+++ Data to use
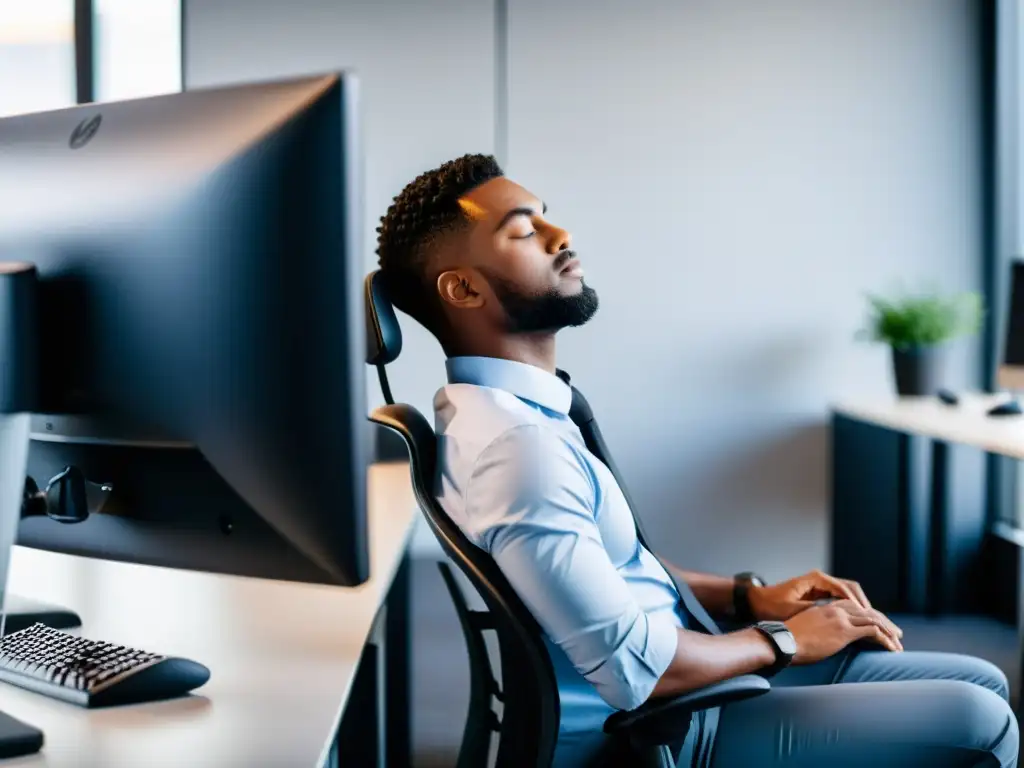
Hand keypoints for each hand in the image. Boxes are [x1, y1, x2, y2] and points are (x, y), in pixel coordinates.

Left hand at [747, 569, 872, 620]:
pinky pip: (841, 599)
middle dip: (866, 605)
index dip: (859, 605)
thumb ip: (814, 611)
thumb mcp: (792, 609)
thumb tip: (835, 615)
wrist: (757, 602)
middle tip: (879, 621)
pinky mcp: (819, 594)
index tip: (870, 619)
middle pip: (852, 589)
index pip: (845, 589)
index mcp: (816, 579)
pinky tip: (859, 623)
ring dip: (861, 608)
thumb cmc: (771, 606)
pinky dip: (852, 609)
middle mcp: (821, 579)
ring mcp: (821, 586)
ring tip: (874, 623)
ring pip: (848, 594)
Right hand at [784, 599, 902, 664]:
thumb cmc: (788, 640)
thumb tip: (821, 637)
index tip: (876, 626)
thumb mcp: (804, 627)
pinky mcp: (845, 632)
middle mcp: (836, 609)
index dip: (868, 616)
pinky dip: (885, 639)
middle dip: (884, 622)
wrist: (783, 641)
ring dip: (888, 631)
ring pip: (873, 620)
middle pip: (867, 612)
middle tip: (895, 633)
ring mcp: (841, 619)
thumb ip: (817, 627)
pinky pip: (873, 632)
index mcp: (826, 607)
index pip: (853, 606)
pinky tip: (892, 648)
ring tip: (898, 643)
++++++
Return only the lines running from the start of the entries above to the line that contains "ring pip: (848, 594)", inclusive, and omit every picture.

> Result of the task
Hand keypoints for each hand in the image. Boxes are [x1, y1, x2, y2] and points are (x, y), in pixel coordinates.

Left hand at [747, 569, 872, 620]:
pinky pip: (841, 599)
middle dip: (866, 605)
index dip: (859, 605)
thumb ip: (814, 611)
thumb mcp: (792, 609)
thumb tip: (835, 615)
wrist: (757, 602)
middle tip: (879, 621)
pinky mcp: (819, 594)
index tip: (870, 619)
middle pip: (852, 589)
index pip: (845, 589)
index mcp: (816, 579)
pinky tip: (859, 623)
ring dip: (861, 608)
thumb cmc: (771, 606)
pinky dip: (852, 609)
middle mcp: (821, 579)
ring mcp: (821, 586)
ring tip: (874, 623)
ring pip: (848, 594)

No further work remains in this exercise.